Now let's apply the smell test to the substance of the proposition. Cast aside all the euphemisms and noble language, it basically asks voters to permit a discriminatory practice ― based on race ― to address systemic racism. It's circular logic. Let's racially discriminate in order to end racial discrimination.
I know that I am simplifying for the sake of the argument, but I am not trying to be facetious. I am also not blind ― as I am sure that California voters aren't ― to the racial disparities in the economic and health strains that have been highlighted by the pandemic. Most people in California and other states would agree that systemic racism exists, mostly due to the sins of omission in which the foundational structures that undergird how Americans are nurtured, educated and cared for were originally designed with only the whites in mind.
But recognizing that the problem exists and asking people to agree to solve it via what looks like an attempt at social engineering are two different things. Voters have a right to be suspicious of bureaucrats and administrators tilting the playing field, even if it tilts toward them. Further, Prop. 16's argument runs smack against one of the most sacred values that drives American society: fairness. In other words, the belief that if you work hard enough to win out against competition, then you deserve the prize. Prop. 16 seems to want to punish well-earned success, especially against Asian American students.

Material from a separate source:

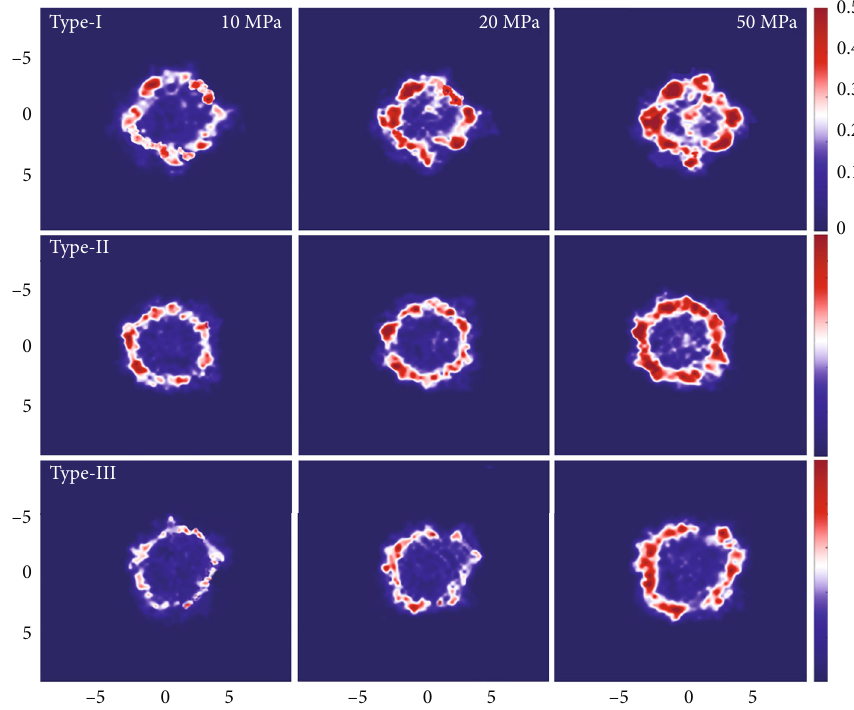
Figure 3: CH density distribution in 1nm shale organic nanopore under di ff erent pressure conditions. 4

Sure, there are structural barriers for specific demographics to even enter the competition. However, addressing who gets the prize by gaming the results rather than working to dismantle the structural barriers feels both superficial and lazy. It also denigrates the hard work that Californians of all color have put in to overcome their own barriers and earn the prize. If it passed, Prop. 16 could potentially have addressed the social justice goals by rebalancing the racial makeup in California's most competitive colleges, but it wouldn't necessarily be fair. We know that the ends don't justify the means, because an unfair means will not lead to a sustainable end.